Why are you focusing on women?
SW: Women are most excluded from access to capital, access to opportunity. Having women fulfill roles of leadership in all levels of society is really important. There’s research that talks about women reinvesting in their families. And there was already plenty of proof that women in the United States could access capital and pay it back at high rates.
We’ve had some men enter our program, and we are 0 for 3. There were three men who entered JUST and we had problems with all three of them.
What’s your favorite success story of one of your clients?
SW: One woman borrowed $1,500 and started her nail business inside someone else’s nail salon. Her business didn’t immediately take off. So she started to establish more goals. She started to test and learn what worked on social media. Through that, she took a step to move into her own salon with a colleague, also a client of JUST. Through that experience, her business continued to progress. A month ago, she opened her own salon that has 13 chairs — haircutting, manicure, pedicure — and this woman just borrowed $4,000 from us. This is her fourth loan. She was just featured on Univision the other day. Time will tell how she continues to grow her business and make it more established; she’s starting to compete with the formal businesses that we think of when we think of small businesses. She gives JUST, the program and the capital, a lot of credit for what she’s been able to do.
I’ve got another, more human-side story too. One of our clients is a single mom with three kids, and she lives in an affordable-housing community. She buys and sells handbags. Through the JUST program, she looked at her business and saw that she didn’t have control of inventory. It was a classic “I don’t know where the money comes from and I don’t know where it goes. I just know that I end up at the end of the month with no money.”
She challenged herself to save money. She got inspiration from a Facebook ad, and decided she’d save every $5 bill that came across her hands into a separate envelope. Again: single mom, three kids. In one month, she saved $900.
What’s so cool about that story is we’ve had her share it with hundreds of women in our large group meetings. And every so often, in their own small WhatsApp groups, a woman will post a picture and say, “Hey, look at my savings bucket,” and it’ll be this stack of $5 bills.
How did you decide to be a nonprofit lender, and not a for-profit?
SW: It was a very conscious decision. We believe this work needs to have a small and strategic subsidy as part of ruthlessly protecting our mission. As a group that wants to serve low-
income communities and charge them the least amount possible, we need to find ways to reduce our costs. As a nonprofit, we have an opportunity to keep fees low because, for example, we receive services like Quickbooks Online at discounted rates. And the capital we can raise to fund our loan pool appears to be more available. Even if we decide we’ll raise more money or make more money by being a for-profit for other products and services, we can have our nonprofit be the owner of that organization.

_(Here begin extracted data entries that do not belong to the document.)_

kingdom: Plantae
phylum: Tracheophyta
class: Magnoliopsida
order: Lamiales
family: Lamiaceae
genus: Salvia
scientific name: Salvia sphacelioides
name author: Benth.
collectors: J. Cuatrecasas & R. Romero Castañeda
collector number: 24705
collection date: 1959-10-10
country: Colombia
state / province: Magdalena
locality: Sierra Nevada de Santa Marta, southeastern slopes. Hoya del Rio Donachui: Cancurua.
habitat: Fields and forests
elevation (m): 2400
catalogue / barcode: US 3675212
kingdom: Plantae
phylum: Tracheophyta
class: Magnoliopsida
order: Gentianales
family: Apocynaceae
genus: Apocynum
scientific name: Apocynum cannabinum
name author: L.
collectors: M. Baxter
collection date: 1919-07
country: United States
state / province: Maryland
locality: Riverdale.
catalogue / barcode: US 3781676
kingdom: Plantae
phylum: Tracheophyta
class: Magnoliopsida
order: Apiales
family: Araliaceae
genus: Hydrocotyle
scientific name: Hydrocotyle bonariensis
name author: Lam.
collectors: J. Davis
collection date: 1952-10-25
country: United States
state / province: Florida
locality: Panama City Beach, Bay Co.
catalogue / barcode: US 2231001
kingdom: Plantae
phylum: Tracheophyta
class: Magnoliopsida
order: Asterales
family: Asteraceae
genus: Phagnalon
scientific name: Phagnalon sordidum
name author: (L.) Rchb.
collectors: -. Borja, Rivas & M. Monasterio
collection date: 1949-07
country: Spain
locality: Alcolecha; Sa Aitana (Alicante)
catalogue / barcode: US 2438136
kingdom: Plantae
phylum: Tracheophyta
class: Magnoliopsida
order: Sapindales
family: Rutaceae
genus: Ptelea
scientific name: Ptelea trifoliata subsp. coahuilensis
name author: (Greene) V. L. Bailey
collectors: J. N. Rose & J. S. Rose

Our vision is to be fully financially sustainable. If we do that, we would be one of the first nonprofit lenders in the United States . But we believe that in order to make systemic change, we need to be financially sustainable.
What’s giving you hope?
SW: The women, without a doubt.
Though there’s a Buddhist, Pema Chodron, who says the goal is to abandon hope to lead to fearlessness. To me, that means if we have confidence and trust that our community is capable, we can act more fearlessly. For example, we don’t hope they’ll pay us back. We are confident they will, and we can act accordingly. Instead of focusing on ensuring they pay us back, we can build stuff that helps them transform their lives.